Deep Analysis · US & Canada

A US$10.9 billion takeover lands at a 49 percent premium. Home prices hit a record. The market roars. And the American consumer is more pessimistic than at any point the University of Michigan has ever measured. The disconnect between the asset economy and the wage economy is not noise around the story — it is the story.

America's Split Economy: The Boom and the Worker. (Photo internet reproduction)

On the same June day, two Americas filed their paperwork. In one, AbbVie agreed to buy Apogee Therapeutics for US$135.11 a share in cash, a deal its own filing values at about US$10.9 billion — struck at a roughly 49 percent premium to Apogee’s previous close and funded with debt the company has no trouble raising. In the other America, the University of Michigan’s consumer survey sat near the lowest readings in its history, with 57 percent of people volunteering that high prices were eroding their personal finances.

That gap is the most important macroeconomic fact in the United States right now, and it does not resolve into a single mood.

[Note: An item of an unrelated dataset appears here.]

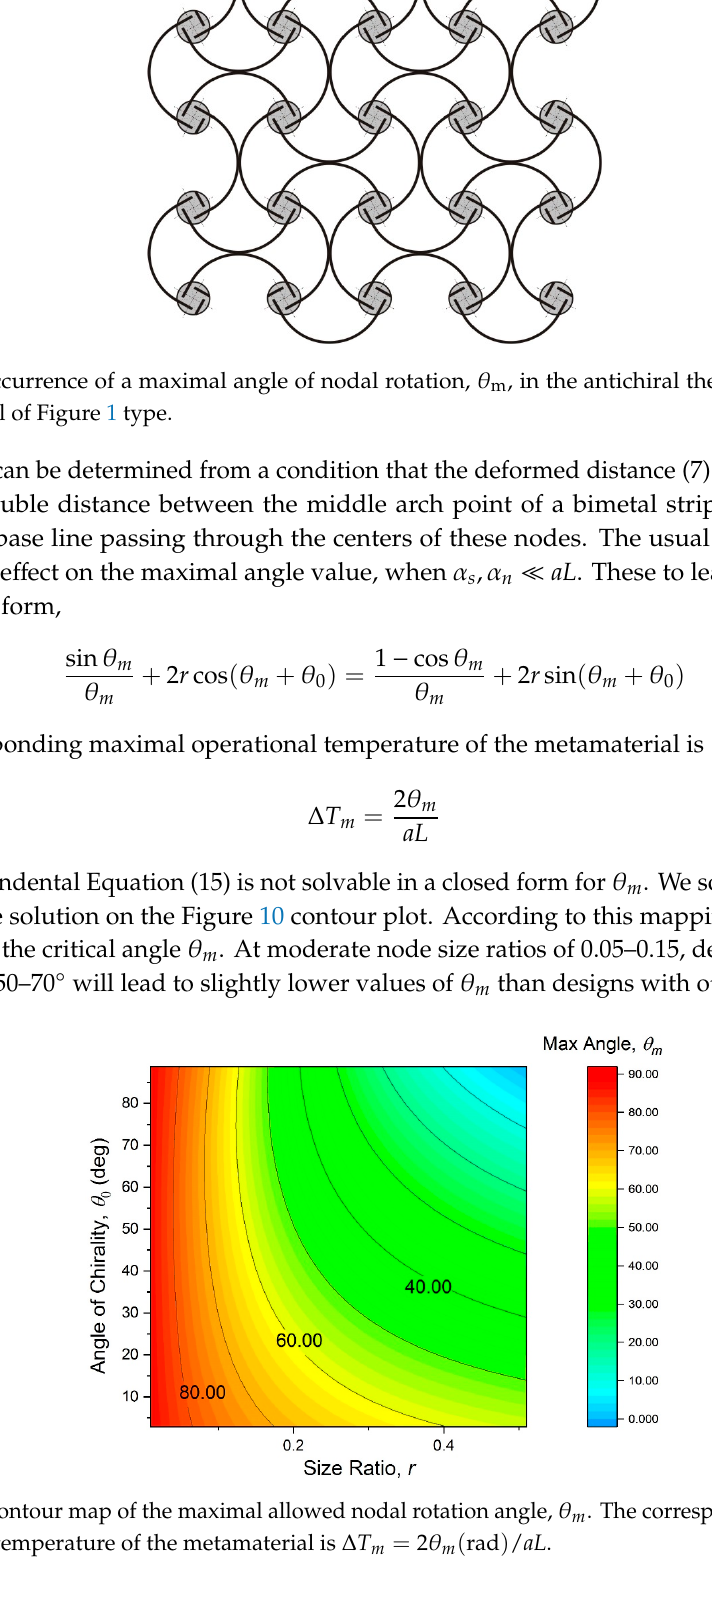
design parameters ( 𝜃 (cid:2868) , 𝑟, and 𝑎𝐿 ).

The capital markets are behaving as though the good times are permanent; the household sector is behaving as though the floor could give way. The Rio Times read three primary releases directly — AbbVie’s merger filing, the National Association of Realtors’ existing-home-sales report, and the Michigan sentiment series — and what they describe, together, is not a contradiction to be explained away. It is a structural split between people who own assets and people who earn wages.